Danach dreht Nunzio Malasomma zwei Bergfilme mit dem jungen Luis Trenker. Der erste Film wird DER KAMPF UMS MATTERHORN (1928), der das Drama um die Erstbesteigung nachstellt. Die Filmfirma Homfilm verspricht sich großen Erfolg mit dem Film DER RUF DES NORDENS (1929) über Abenteuer am Nordpol. Im April 1929 bricht eine Expeditionsmannschaft mit dem Schiff "Hobby" auf. Die Reise verläuft schwierig, das Schiff bleibt im Treibeis stecken, wird mit Dynamit freigesprengt. Ein Filmhelfer kommt ums Leben, als er einen Eisbären erlegt. Die Mühe hat sich aber nicht ausgezahlt. Der Film kommt beim Publikum nicht an. Die Zeit des Stummfilms ist vorbei.

Nach dem Einzug des Tonfilms geht Nunzio Malasomma nach Italien zurück. Zunächst stellt er italienische Versionen deutscher Filme her, bis er Mitte der 30er Jahre wieder eigene Filme - auch in Deutschland - dreht. In einem seiner Filme spielt Anna Magnani eine ihrer ersten Filmrollen. Es entstehen unter seiner Regie unter anderem ROTE ORCHIDEEN (1938) mit Olga Tschechowa und DIE FRAU OHNE VERGANGENHEIT (1939) mit Sybille Schmitz in der Hauptrolle. Als der II. Weltkrieg beginnt, geht er für immer zurück nach Italien.

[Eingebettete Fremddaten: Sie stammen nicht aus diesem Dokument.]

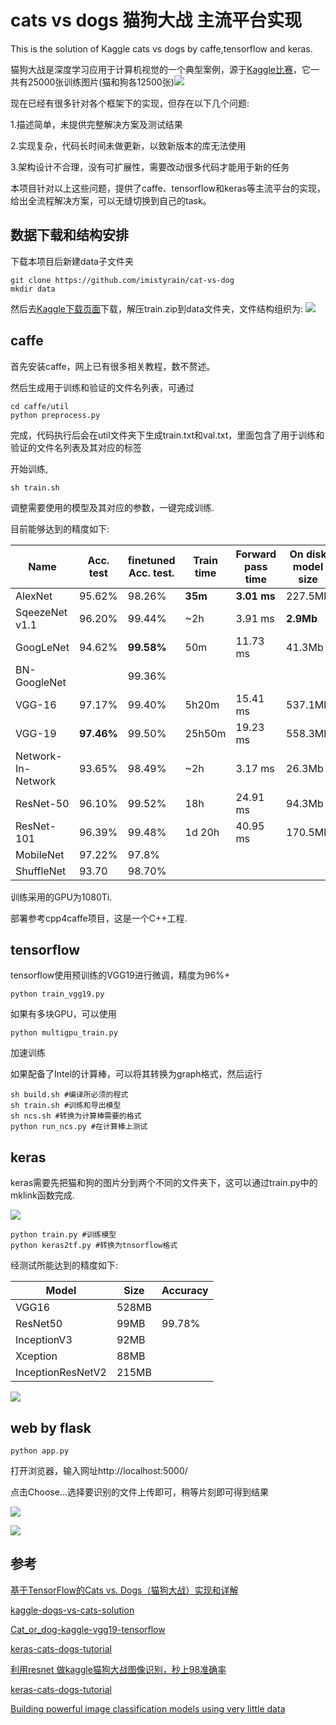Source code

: # cats vs dogs 猫狗大战 主流平台实现

This is the solution of Kaggle cats vs dogs by caffe,tensorflow and keras.

猫狗大战是深度学习应用于计算机视觉的一个典型案例，源于[Kaggle比赛](https://www.kaggle.com/c/dogs-vs-cats)，它一共有25000张训练图片(猫和狗各12500张)![](https://i.imgur.com/v7E4fut.jpg)

现在已经有很多针对各个框架下的实现，但存在以下几个问题:

1.描述简单，未提供完整解决方案及测试结果

2.实现复杂，代码长时间未做更新，以致新版本的库无法使用

3.架构设计不合理，没有可扩展性，需要改动很多代码才能用于新的任务

本项目针对以上这些问题，提供了caffe、tensorflow和keras等主流平台的实现，给出全流程解决方案，可以无缝切换到自己的task。


## 数据下载和结构安排

下载本项目后新建data子文件夹


	git clone https://github.com/imistyrain/cat-vs-dog
	mkdir data

然后去[Kaggle下载页面](https://www.kaggle.com/c/dogs-vs-cats/data)下载，解压train.zip到data文件夹，文件结构组织为:
![](https://i.imgur.com/NpdKPKs.jpg)

## caffe

首先安装caffe，网上已有很多相关教程，数不赘述。

然后生成用于训练和验证的文件名列表，可通过

	cd caffe/util
	python preprocess.py

完成，代码执行后会在util文件夹下生成train.txt和val.txt，里面包含了用于训练和验证的文件名列表及其对应的标签

开始训练,

	sh train.sh

调整需要使用的模型及其对应的参数，一键完成训练.

目前能够达到的精度如下:


Name| Acc. test | finetuned Acc. test. | Train time | Forward pass time | On disk model size | Year | Paper
------------------ | --- | --- | --- | --- | --- | --- | ---
AlexNet | 95.62%  | 98.26% | **35m** | **3.01 ms** | 227.5Mb | 2012 | [link](http://papers.nips.cc/paper/4824-imagenet-classification-with-deep-convolutional-neural-networks.pdf)
SqeezeNet v1.1 | 96.20% | 99.44% | ~2h | 3.91 ms| **2.9Mb** | 2016 | [link](http://arxiv.org/pdf/1602.07360v3.pdf)
GoogLeNet | 94.62% | **99.58%** | 50m | 11.73 ms | 41.3Mb | 2014 | [link](http://www.cs.unc.edu/~wliu/papers/GoogLeNet.pdf)
BN-GoogleNet | |99.36% |
VGG-16 | 97.17% | 99.40% | 5h20m | 15.41 ms | 537.1Mb | 2014 | [link](http://arxiv.org/pdf/1409.1556.pdf)
VGG-19 | **97.46%** | 99.50% | 25h50m | 19.23 ms | 558.3Mb | 2014 | [link](http://arxiv.org/pdf/1409.1556.pdf)
Network-In-Network | 93.65% | 98.49% | ~2h | 3.17 ms | 26.3Mb | 2014 | [link](http://arxiv.org/pdf/1312.4400v3.pdf)
ResNet-50 | 96.10% | 99.52% | 18h | 24.91 ms | 94.3Mb | 2015 | [link](https://arxiv.org/pdf/1512.03385.pdf)
ResNet-101 | 96.39% | 99.48% | 1d 20h | 40.95 ms | 170.5Mb | 2015 | [link](https://arxiv.org/pdf/1512.03385.pdf)
MobileNet | 97.22% | 97.8%
ShuffleNet | 93.70 |98.70% |

训练采用的GPU为1080Ti.

部署参考cpp4caffe项目，这是一个C++工程.


## tensorflow

tensorflow使用预训练的VGG19进行微调，精度为96%+

	python train_vgg19.py

如果有多块GPU，可以使用

	python multigpu_train.py

加速训练

如果配备了Intel的计算棒，可以将其转换为graph格式，然后运行

	sh build.sh #编译所必须的程式
	sh train.sh #训练和导出模型
	sh ncs.sh #转换为计算棒需要的格式
	python run_ncs.py #在计算棒上测试

## keras

keras需要先把猫和狗的图片分到两个不同的文件夹下，这可以通过train.py中的mklink函数完成.

![](https://i.imgur.com/lQXG8vC.jpg)

	python train.py #训练模型
	python keras2tf.py #转换为tnsorflow格式

经测试所能达到的精度如下:


Model |	Size |	Accuracy
--- | --- | --- 
VGG16 |	528MB |	
ResNet50 |	99MB |	99.78%
InceptionV3 |	92MB |	
Xception |	88MB |	
InceptionResNetV2 |	215MB |	

![](https://i.imgur.com/xn47OvN.jpg)

## web by flask

	python app.py

打开浏览器，输入网址http://localhost:5000/

点击Choose...选择要识别的文件上传即可，稍等片刻即可得到结果


![](https://i.imgur.com/wBA6uuh.jpg)

![](https://i.imgur.com/plU8eue.jpg)

## 参考

[基于TensorFlow的Cats vs. Dogs（猫狗大战）实现和详解](https://blog.csdn.net/qq_16137569/article/details/72802387)

[kaggle-dogs-vs-cats-solution](https://github.com/mrgloom/kaggle-dogs-vs-cats-solution)

[Cat_or_dog-kaggle-vgg19-tensorflow](https://github.com/2012013382/Cat_or_dog-kaggle-vgg19-tensorflow)

[keras-cats-dogs-tutorial](https://github.com/jkjung-avt/keras-cats-dogs-tutorial)

[利用resnet 做kaggle猫狗大战图像识别，秒上98准确率](https://blog.csdn.net/shizhengxin123/article/details/72473245)

[keras-cats-dogs-tutorial](https://github.com/jkjung-avt/keras-cats-dogs-tutorial)

[Building powerful image classification models using very little data](https://blog.keras.io/building-powerful-image-classification-models-using-very-little-data.html)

In Italien dreht der Regisseur unter anderem VOM SCHICKSAL VERWEHT (1942), im Herbst 1941 in den römischen Cinecittà-Ateliers von Rom wieder mit der Darstellerin Sybille Schmitz entsteht.
Nach Ende des II. Weltkrieges kann Nunzio Malasomma keinen Erfolg verbuchen. Das Renommee des italienischen Films zu dieser Zeit wird vom Neorealismus geprägt, mit dieser Stilrichtung kann sich Regisseur nicht anfreunden. Er dreht mehrere Sandalenfilme, wie DIE SKLAVEN VON ROM (1961). Ende der 60er Jahre beendet er seine Filmkarriere.

Nunzio Malasomma stirbt am 12. Januar 1974 in Rom.